Again install matlab which is definetly not be free

Further, install the matlab API for python, sorry that I use this but I really wanted a matlab function.

Running

The notebook image_generation.ipynb will take you through the image generation process.

Implementation of deep learning framework -- Unet, using Keras

The architecture was inspired by U-Net: Convolutional Networks for Biomedical Image Segmentation.

This implimentation is a combination of zhixuhao's unet implimentation with a generator borrowed heavily from jakeret's tf_unet implementation.


Overview

Data

The data is randomly generated CT images using a 4 energy PCD

Data augmentation

The data for training contains 30 512*512 images, which are far not enough to feed a deep learning neural network. I use a module called ImageDataGenerator in keras.preprocessing.image to do data augmentation.

See dataPrepare.ipynb and data.py for detail.

Model

img/u-net-architecture.png

This deep neural network is implemented with Keras functional API, which makes it extremely easy to experiment with different interesting architectures.

Output from the network is a 512*512 which represents mask that should be learned.
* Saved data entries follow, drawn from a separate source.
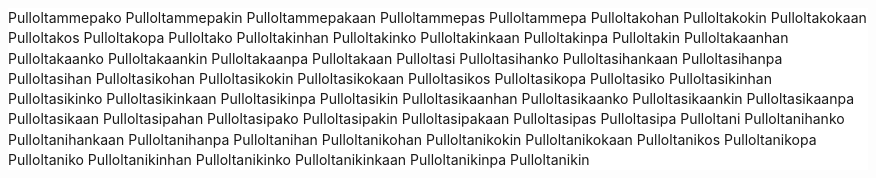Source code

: Pulloltammepako
Pulloltammepakin
Pulloltammepakaan
Pulloltammepas
Pulloltammepa
Pulloltakohan
Pulloltakokin
Pulloltakokaan
Pulloltakos
Pulloltakopa
Pulloltako
Pulloltakinhan
Pulloltakinko
Pulloltakinkaan
Pulloltakinpa
Pulloltakin
Pulloltakaanhan
Pulloltakaanko
Pulloltakaankin
Pulloltakaanpa
Pulloltakaan
Pulloltasi
Pulloltasihanko
Pulloltasihankaan
Pulloltasihanpa
Pulloltasihan
Pulloltasikohan
Pulloltasikokin
Pulloltasikokaan
Pulloltasikos
Pulloltasikopa
Pulloltasiko
Pulloltasikinhan
Pulloltasikinko
Pulloltasikinkaan
Pulloltasikinpa
Pulloltasikin
Pulloltasikaanhan
Pulloltasikaanko
Pulloltasikaankin
Pulloltasikaanpa
Pulloltasikaan
Pulloltasipahan
Pulloltasipako
Pulloltasipakin
Pulloltasipakaan
Pulloltasipas
Pulloltasipa
Pulloltani
Pulloltanihanko
Pulloltanihankaan
Pulloltanihanpa
Pulloltanihan
Pulloltanikohan
Pulloltanikokin
Pulloltanikokaan
Pulloltanikos
Pulloltanikopa
Pulloltaniko
Pulloltanikinhan
Pulloltanikinko
Pulloltanikinkaan
Pulloltanikinpa
Pulloltanikin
Sigmoid activation function makes sure that mask pixels are in [0, 1] range.

Training

The model is trained for 5 epochs.

After 5 epochs, calculated accuracy is about 0.99.

Loss function for the training is basically just a binary crossentropy.

Results

Use the trained model to do segmentation on test images, the result is statisfactory.

img/0test.png

img/0label.png

About Keras

Keras is a minimalist, highly modular neural networks library, written in Python and capable of running on top of either TensorFlow or Theano. It was developed with a focus on enabling fast experimentation. Being able to go from idea to result with the least possible delay is key to doing good research.

Use Keras if you need a deep learning library that:

allows for easy and fast prototyping (through total modularity, minimalism, and extensibility). supports both convolutional networks and recurrent networks, as well as combinations of the two. supports arbitrary connectivity schemes (including multi-input and multi-output training). runs seamlessly on CPU and GPU. Read the documentation Keras.io

Keras is compatible with: Python 2.7-3.5.